Clearing the Jungle of Stochastic Optimization

Seminar series

Nomura Seminar

Date

Thu, 14 May 2015

Time

16:00 - 17:00

Location

Speaker

Professor Warren Powell

Organisation

Princeton University

Stochastic optimization for sequential decision problems under uncertainty arises in many settings, and as a result as evolved under several canonical frameworks with names such as dynamic programming, stochastic programming, optimal control, robust optimization, and simulation optimization (to name a few). This is in sharp contrast with the universally accepted canonical frameworks for deterministic math programming (or deterministic optimal control). We have found that these competing frameworks are actually hiding different classes of policies to solve a single problem which encompasses all of these fields.
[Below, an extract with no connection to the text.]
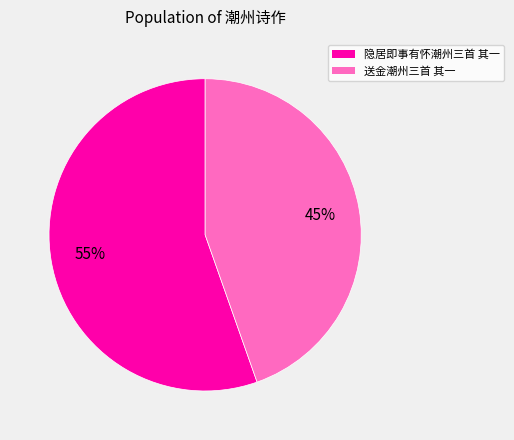

To the nearest percent, what is the combined percentage of 隐居即事有怀潮州三首 其一 and 送金潮州三首 其一?

100%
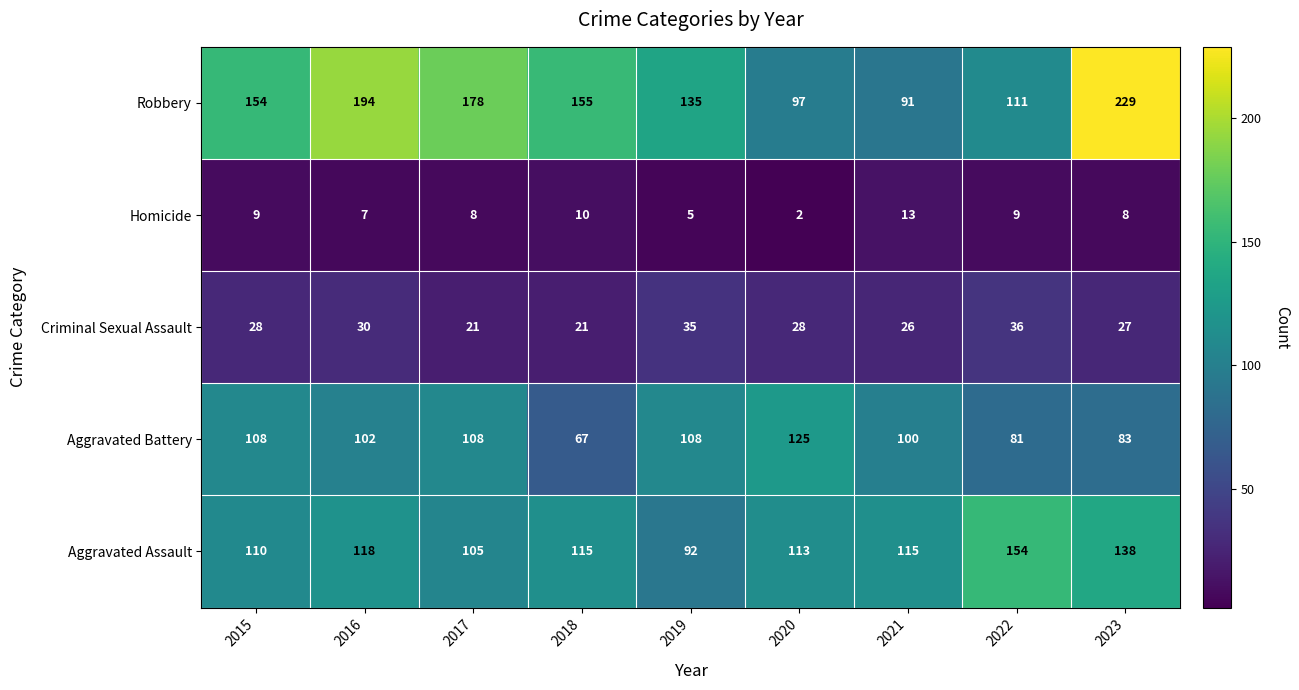

Which category has the highest value in the Criminal Sexual Assault series?

2022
In this talk, I provide a canonical framework which, while familiar to some, is not universally used, but should be. The framework involves solving an objective function which requires searching over a class of policies, a step that can seem like mathematical hand waving. We then identify four fundamental classes of policies, called policy function approximations (PFAs), cost function approximations (CFAs), policies based on value function approximations (VFAs), and lookahead policies (which themselves come in different flavors). With the exception of CFAs, these policies have been widely studied under names that make it seem as if they are fundamentally different approaches (policy search, approximate dynamic programming or reinforcement learning, model predictive control, stochastic programming and robust optimization). We use a simple energy storage problem to demonstrate that minor changes in the nature of the data can produce problems where each of the four classes might work best, or a hybrid. This exercise supports our claim that any formulation of a sequential decision problem should start with a recognition that we need to search over a space of policies.